* TUGAS *
Tampilkan setiap baris pada item di bawah yang memuat kata "trees". Perhatikan perbedaan huruf besar dan huruf kecil.
===== BAHAN YANG DIBERIKAN =====
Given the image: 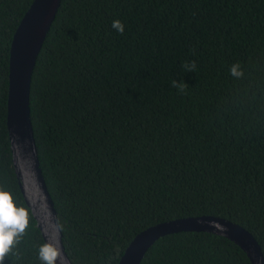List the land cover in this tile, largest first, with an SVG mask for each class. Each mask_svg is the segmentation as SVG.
Here are the masks:
<instances>
[{
    "label": "trees",
    "instance_id": "obj_1",
    "mask_svg": "<svg viewBox=\"0 0 264 264\" xmlns=\"http://www.w3.org/2000/svg\"><path fill=\"white\" fill-rule=\"evenodd\" d=\"M32 1L0 0V190L30 214L3 264H42L45 244L6 124L11 42ZM29 107L73 264H117L142 230L198 215L241 225L264 256V0H61ZM139 264L252 263L227 237L181 231Z\"/></svg>",
    "mask_w": 264,
    "mask_h": 264
},
{
    "label": "water",
    "instance_id": "obj_2",
    "mask_svg": "<svg viewBox=\"0 0 264 264\" xmlns=\"http://www.w3.org/2000/svg\"><path fill=\"white\" fill-rule=\"evenodd\" d=\"M60 1L33 0L15 30L9 56L6 124L12 163L24 200L45 243L58 249L56 264H73L65 251L57 212L40 167L29 107L31 75ZM181 231L222 235L240 246L252 264H264L261 247L247 229L214 215L173 219L142 230L130 241L117 264H139L157 239Z\"/></svg>",
    "mask_w": 264,
    "mask_h": 264
},
{
    "label": "clouds",
    "instance_id": "obj_3",
    "mask_svg": "<svg viewBox=\"0 0 264 264\" xmlns=\"http://www.w3.org/2000/svg\"><path fill=\"white\" fill-rule=\"evenodd\" d=\"M112 28L118 33L123 34L124 24L120 20L112 22ZM184 68L193 71L196 68L195 61L185 63ZM233 76H240L243 73L239 71V64H234L231 69ZM171 86L177 88L179 92L184 93L187 85L172 81ZM30 214L29 210L17 206L12 193L0 190V264H3L6 255L11 251L18 237L25 233L29 227ZM59 257V251L49 243L41 245L39 249V258L42 264H56Z\"/></svg>",
    "mask_w": 264,
    "mask_h": 264
}]
</instances>
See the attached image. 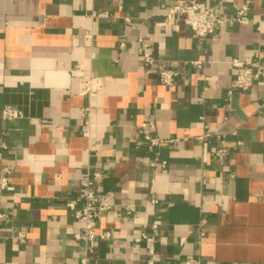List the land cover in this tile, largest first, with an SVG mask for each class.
<instances>
[{
    "label": "crops",
    "instance_id": "0c3cea01",
    "mask_svg": "<svg viewBox=\"0 0 264 264\" xmlns=\"http://www.w3.org/2000/svg\"><path fill=\"white\" fill-rule=\"evenodd\" d=\"M177 1L0 0V24H8L0 113L23 112L0 117V176L9 187L0 190V213L10 217L0 224V264H82L73 239L81 224L65 202L80 193L85 167L103 174V201L112 205L97 222L112 240L92 242L88 264H264V77L250 91H230L231 60L264 54V0H221L219 15L249 1V20L203 40L183 16L166 19ZM90 27L91 49L83 41ZM139 38L177 71L173 86L159 82L156 67L145 72ZM88 74L103 80L90 98L79 89ZM144 123L171 141L158 153L142 140ZM207 132L229 150L224 164L210 155L222 146L215 136L200 140ZM144 231L153 239L136 242Z\"/></svg>",
    "mask_w": 264,
    "mask_h": 264
},
{
    "label": "built area",
    "instance_id": "2783aa9c",
    "mask_svg": "<svg viewBox=\"0 0 264 264\" xmlns=\"http://www.w3.org/2000/svg\"><path fill=\"white\" fill-rule=\"evenodd\" d=\"M221 0H178L173 4V6L168 10L166 19L170 20L177 16H183L184 23L189 27L190 34L193 38L197 40H203L208 36L212 35L217 28L222 27L225 24H245L248 22V14L250 12L251 4L249 1H244L235 8L233 15H219L215 12V4L219 3ZM92 18H98L105 16V13L92 12ZM8 24H0V31L6 28ZM83 41L85 47L93 48L94 46V31L90 27L84 31ZM139 44L143 47L142 60L144 66L148 67L145 69L146 73H150L151 67H156V76L160 83L166 86H173L176 78L178 76L177 71L169 65L167 61L158 60L153 54L148 50V44L144 39H138ZM264 57L263 51L258 48L251 56L239 59L233 58L230 62V66L234 72L235 78L232 82L231 90H238L241 92L250 91L253 86L264 77V69L261 68V62ZM191 65L197 68L202 66L201 60H196L191 62ZM79 65H76L71 70V76H75L76 70H78ZM103 87V80L99 77L88 74L79 78V89L80 93L88 96L90 98L96 92H98ZM89 112L88 109H84L82 112V117H86ZM23 116L22 110L12 106H5L0 117L4 120H11L15 118H20ZM88 120L86 119L85 122ZM142 140L146 146L151 149L158 150V148L171 141L164 140L156 134V127L153 123H144L141 125ZM215 136L218 143H221L220 134H210L209 132L203 134L200 140L203 145L206 146L207 141L210 137ZM158 153V152H156ZM214 159L219 160L221 164L228 161L229 150L226 146L222 144L220 147L211 148V154ZM205 160V159H204ZM165 162H161L162 167L165 166ZM151 166L157 165V158H155L151 163ZM11 168H4L5 173H9ZM80 182V193L75 198H69L65 202L66 208L73 213L76 221L81 224V230L73 234V239L83 245L84 251L82 254V264H88V248L89 245L94 241H110L112 240V233L108 230H99L97 226L98 219L104 213L112 210V205L103 201L104 194L101 191L103 174L98 171L91 170L89 167H85ZM205 178V174H202V179ZM8 177L6 175L0 176V190L8 189ZM156 203L155 200L152 201ZM125 211L130 214L134 211V208H126ZM9 215L5 212L0 213V224L7 223L9 221ZM158 229L157 224H152L149 230L156 232ZM18 239L24 242L25 234L20 233ZM153 239L150 236L149 231H144L140 234L138 238L135 239L136 242L141 240ZM154 253V246L152 243L148 245V255L151 257ZM194 259L190 258L187 260V264H191ZM149 264H153L149 260Z\"/></svg>",
    "mask_w": 264,
    "mask_h": 264
}]
</instances>
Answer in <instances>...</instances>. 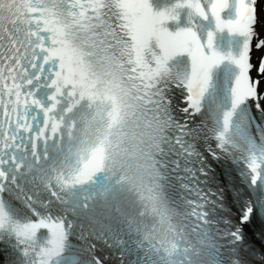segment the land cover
<instances>
[{
    "label": "snow or ice",
    "instance_id": "1",
    "mask_svg": "<svg viewBox=\"0 0 264 264\" xmlns=\"http://www.w3.org/2000/svg\"><path fill=\"white\" fill-rule=\"evenodd\" d=\"M0 264H264V0H0Z\"/></svg>",
    "mask_w": 264,
    "mask_h": 264
}]
</instances>
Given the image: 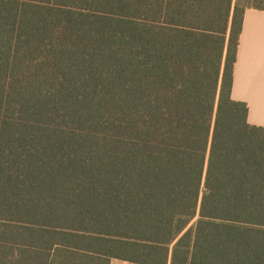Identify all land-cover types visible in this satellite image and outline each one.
I'll list each match as a JSON object with an SVG mask.
<instances>
[{"label": "trees", "instance_id": "obj_1", "mask_svg": "<svg viewBox=\"0 0 264 264\" xmlns=\"http://www.w3.org/2000/svg\"><path fill=\"white\" fill-rule=\"evenodd\" d=\"M248 9L0 0V264H264Z\"/></svg>", "mask_w": 264, "mask_h": 264}, {"label": "crops", "instance_id": "obj_2", "mask_svg": "<svg viewBox=\"0 0 264 264\" xmlns=\"http://www.w3.org/2000/svg\"><path fill=\"white\" fill-rule=\"evenodd\" d=\"M232 98L249 105L248 122L264 128V11L245 12ZM112 264H132L113 260Z\"/></svg>", "mask_w": 264, "mask_h": 264}]
</instances>
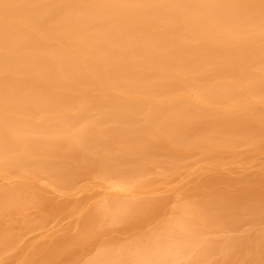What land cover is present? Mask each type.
Wrapping results in <instances>:
<instances>
[{
    "label": "bare ground",
    "instance_id": "1",
    "mask_svg": "<svg viewBox=\"0 0 264 264\" xmlns=\"http://www.w3.org/2000/svg\"><path fill=\"white\" fill-rule=\"evenodd\" d=\"M0 264H264V0H0Z\"/></svg>",
    "mask_w": 264,
    "mask_h": 264
}]
</instances>
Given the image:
=====
* JAWABAN TUGAS *
    "label": "trees",
[{"label": "trees", "instance_id": "obj_1", "mask_svg": "<svg viewBox=\"0 0 264 264\" xmlns=\"http://www.w3.org/2000/svg\"><path fill=\"white\" fill-rule=\"evenodd\" d=\"M248 9L0 0V264H264Z\"/></svg>", "mask_w": 264, "mask_h": 264}, {"label": "crops", "instance_id": "obj_2", "mask_svg": "<svg viewBox=\"0 0 264 264\" xmlns=\"http://www.w3.org/2000/svg\"><path fill=\"white\" fill-rule=\"evenodd\" d=\"M232 98L249 105L248 122L264 128V11L245 12ZM112 264H132L113 260Z\"/></svg>", "mask_w": 264, "mask_h": 264}]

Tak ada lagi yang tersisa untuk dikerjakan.